After identifying the fruit and stem, it is necessary to combine pruning rules to determine the pruning point. Currently, there are many studies on fruit picking that can determine the picking point on the resulting branch. Zhong et al. [
25] used the YOLACT model to determine the regions of lychee fruits and main fruiting branches as lychee clusters and the midpoint of the mask of the main fruiting branches in lychee clusters was used as the harvesting point. Sun et al. [
10] aimed to obtain picking points on branches during citrus fruit picking. They first used generated candidate regions and then proposed a multi-level feature fusion point to determine the picking points in the candidate regions. However, both of these harvesting methods determine the stem and harvesting point to be picked based on the position of the fruit, which is a relatively large and easily segmented object from the background and are not suitable for grape branch pruning. Tong et al. [
26] used Cascade Mask R-CNN to detect branches of apple trees and combined it with the Zhang–Suen thinning algorithm to obtain skeletons and connection points with trunk diameter information. In addition, You [
27] and others used the topology and geometric priors of an upright fruit branch (UFO) tree to generate such labeled skeletons in order to reconstruct a three-dimensional model of a cherry tree. A skeleton thinning algorithm was applied to the point cloud and the number of manually labeled skeleton segments was used as an accuracy measure, achieving an accuracy of 70%. For the growth characteristics of winter wine grape branches and planting characteristics, i.e., simple tree shape, no foliage shade, etc., you can refer to the above literature for the treatment of branch thinning.
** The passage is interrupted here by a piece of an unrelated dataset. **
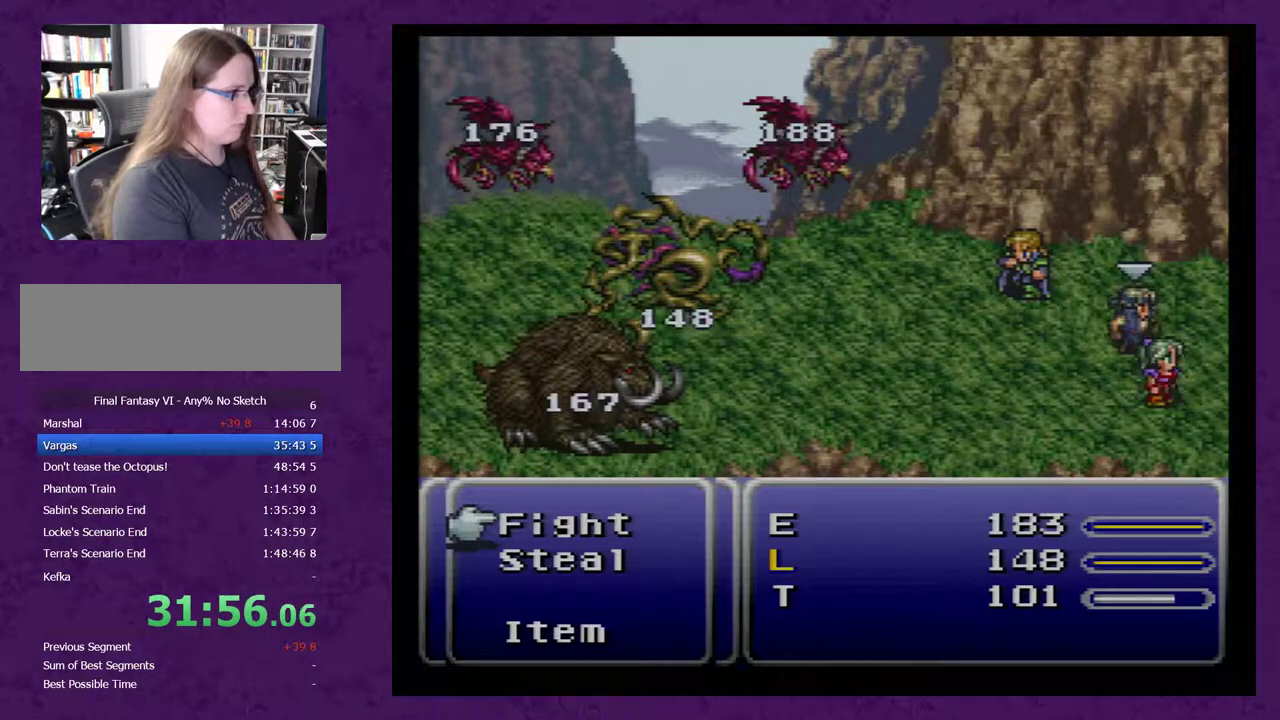
{"buttons": ["L1"], "events": []}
According to the pruning rule, the buds of the object to be recognized in this experiment have the characteristics of small size and similar color to the branches; if we directly use the semantic segmentation algorithm or the target-detection algorithm to detect the branches and the buds at the same time, the features of the buds are not obvious and the branches, which are the main structure, are more easily captured by the model, so the following research objectives are adopted in this experiment: the specific research objectives of this paper are (1) to use semantic segmentation algorithms to segment grape branches, the main stem and the background; (2) to use target-detection algorithms on the segmented image to determine the location of the buds on the branches; (3) to carry out skeleton thinning on the segmented branches; and (4) to determine the location of the clipping point by combining the pruning rules and depth information.